Chaque année, on sent que la température de l'eau est de plus en plus élevée. C'est normal, il fait de plus en plus chaud.

Romain, en vacances à Collioure

Patrick ne partage pas du tout cet avis. Ce moniteur, qui donne des cours de natation depuis plusieurs années le long du quai de Collioure, en est certain : l’eau est plus fraîche cette année par rapport à l'été 2022, surtout après plusieurs jours de vent.

L'an dernier on avait une eau en moyenne juillet-août à 25°C alors que cette année, c'est 23-23,5°C. La Tramontane est un vent froid et le vent marin va faire remonter des courants froids des profondeurs et c'est pour ça qu'en surface, l'eau est plus fraîche. Et cette année, on a eu beaucoup de vent. 

Patrick, moniteur de natation à Collioure

Ce lundi 21 août, le thermomètre affichait 25°C au bord de l'eau. Mais pour obtenir des relevés plus précis, il faut recueillir et étudier les mesures prises par les bouées de l'Observatoire océanologique de Banyuls-sur-Mer. L'OSU STAMAR enregistre la température de l'eau depuis 1997. Pascal Conan en est le directeur adjoint et pour lui, "il est clair qu'aujourd'hui, on a un réchauffement global des eaux de surface à l'échelle annuelle."   

En Méditerranée, on a trois grandes masses d'eau : une en surface, une intermédiaire et une profonde. On note des réchauffements dans les trois types de masse d'eau. Normalement on ne devrait pas observer de réchauffement net dans les eaux profondes puisque celles-ci mettent 1.000 ans à se renouveler.

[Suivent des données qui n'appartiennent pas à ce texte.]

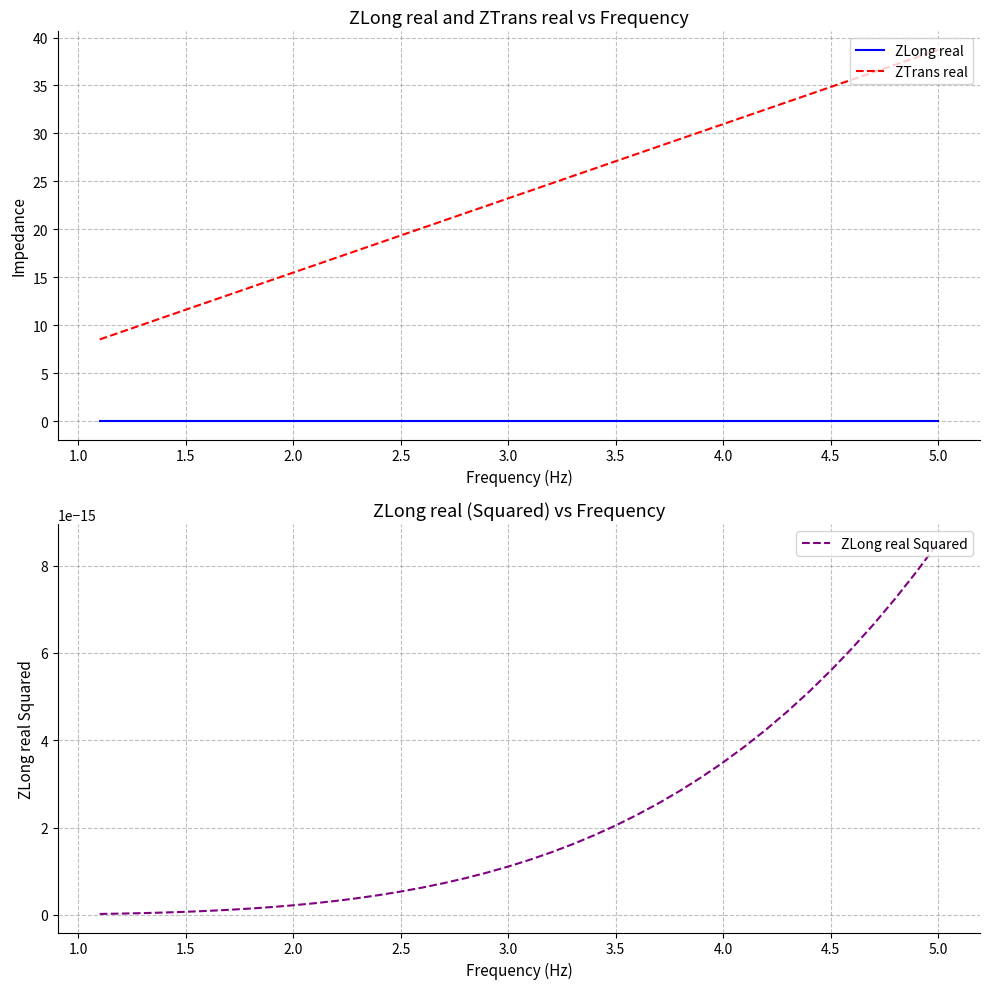

True or false: ZTrans real and ZLong real intersect in this chart.

False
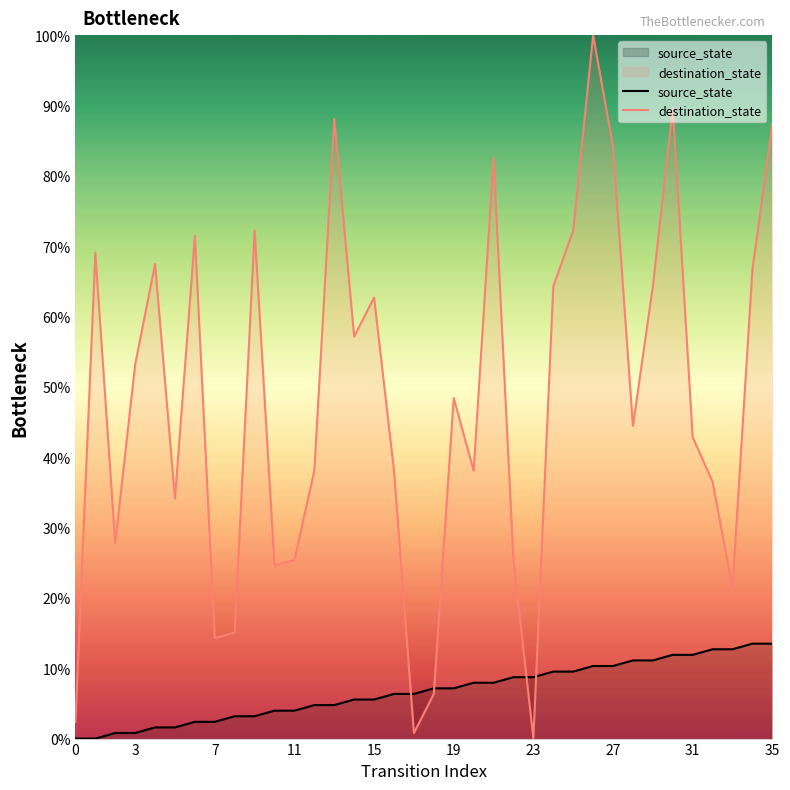

List the series in order of their overall mean, highest first.

destination_state, source_state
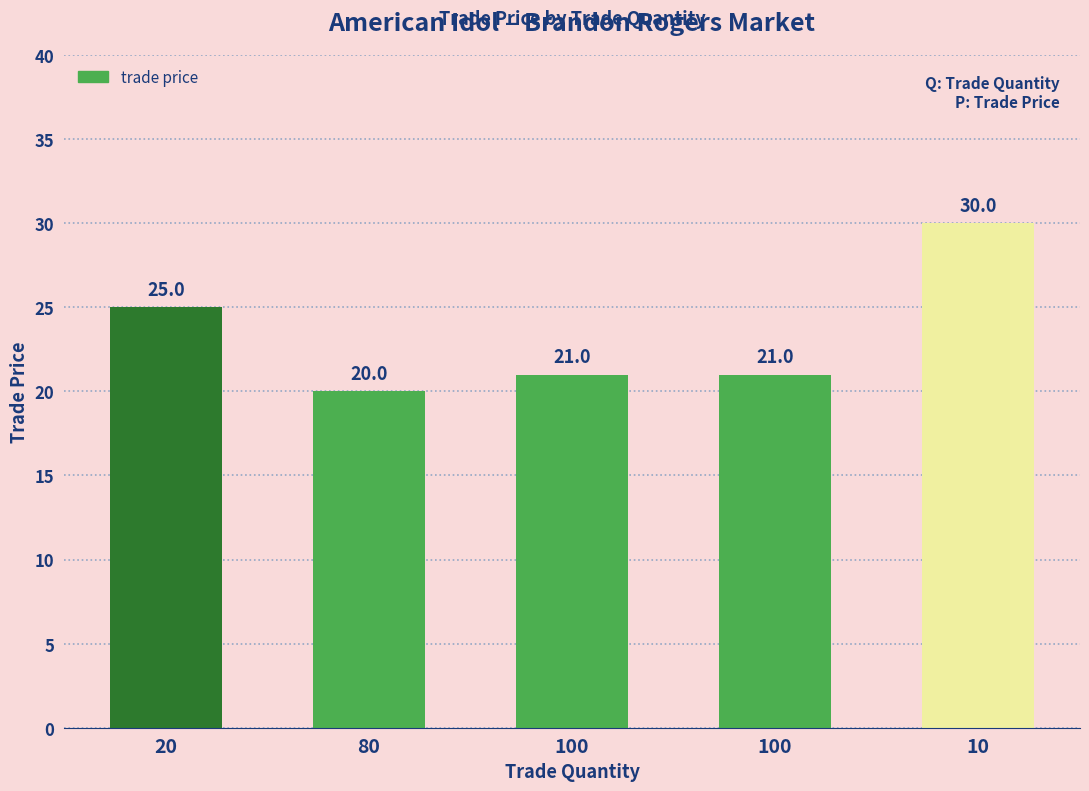

List the labels in order of value, smallest first.

80, 100, 100, 20, 10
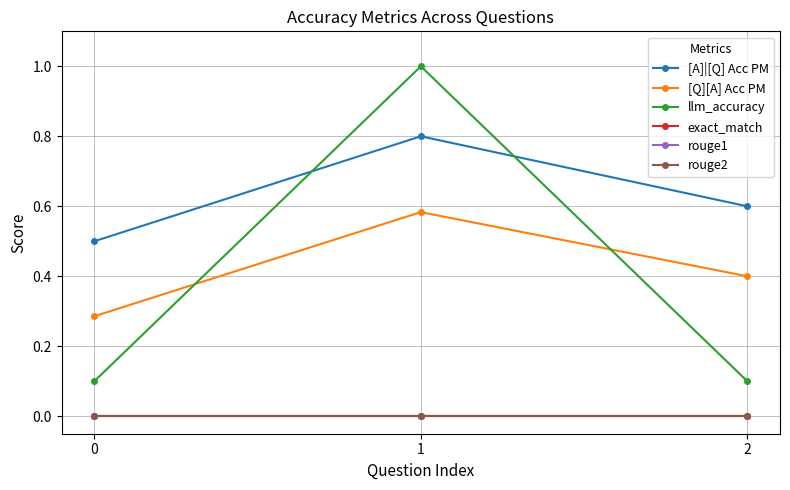

Does the chart have visible grid lines?

Yes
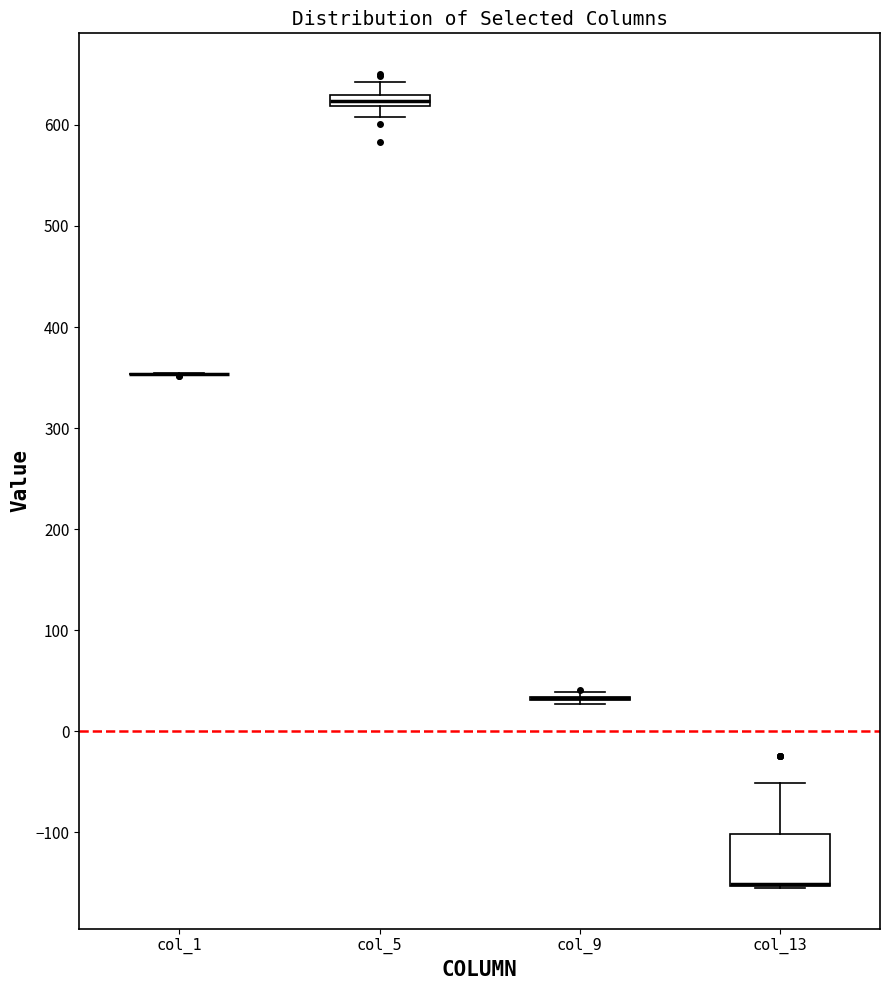

Which box is the tallest, from its lower edge to its upper edge?

col_13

Pascal Conan, directeur adjoint de l'Observatoire des sciences de l'Univers STAMAR

Réchauffement net des eaux de surface

Selon le directeur adjoint de l'Observatoire des Sciences de l'Univers de Banyuls-sur-Mer, les relevés indiquent une augmentation de 0,003 voire 0,004 de la Méditerranée Orientale et Occidentale. Une hausse qui paraît infime mais pour Pascal Conan, "c'est très significatif parce que normalement ce sont des eaux qui sont très stables". Le scientifique rappelle le rôle de "climatiseur" que jouent les mers et les océans pour la planète avec un phénomène d'accumulation de chaleur."Tous les ans, la Méditéranée va accumuler de la chaleur, que normalement, elle peut restituer en hiver, mais comme les hivers sont de plus en plus doux, la mer va restituer moins de chaleur et au final, on a des températures qui augmentent graduellement."

Alerte rouge

Hivers doux et étés caniculaires, un cocktail explosif. Le réchauffement des eaux de surface entraîne donc à terme le réchauffement des eaux profondes. Un phénomène de diminution des convections profondes observé en Méditerranée depuis 2013 qui provoque déjà des perturbations dans le cycle du vivant.

Pour bien comprendre : normalement, en s'écoulant dans les profondeurs, les eaux de surfaces transportent la matière organique et l'oxygène nécessaires aux écosystèmes profonds. En contrepartie l'eau profonde remonte, chargée en sels nutritifs et sera à l’origine du "bloom", la "floraison phytoplanctonique" qui permet ensuite aux chaînes alimentaires de fonctionner correctement jusqu'aux échelles de poissons et des mammifères. Oui mais voilà, avec le réchauffement de l'eau c'est tout l'équilibre de l'écosystème méditerranéen qui serait en danger. Un phénomène global d'autant plus inquiétant qu'il arrive beaucoup plus vite que prévu.  

Vous m'auriez interviewé il y a dix ans, je vous aurais dit qu'on notait des changements mais je n'avais pas à l'époque la sensation que ces changements étaient aussi drastiques, aussi intenses et aussi rapides.

Pascal Conan, Directeur adjoint de l'Observatoire des sciences de l'Univers STAMAR 

Le chercheur termine en rappelant que la réalité dépasse toutes les prédictions. "Les modèles mathématiques prévoyaient la diminution des convections profondes pour 2050-2080, or en 2023, on a déjà une très forte diminution de ces convections".  Et ce n'est pas la canicule actuelle qui va arranger la situation.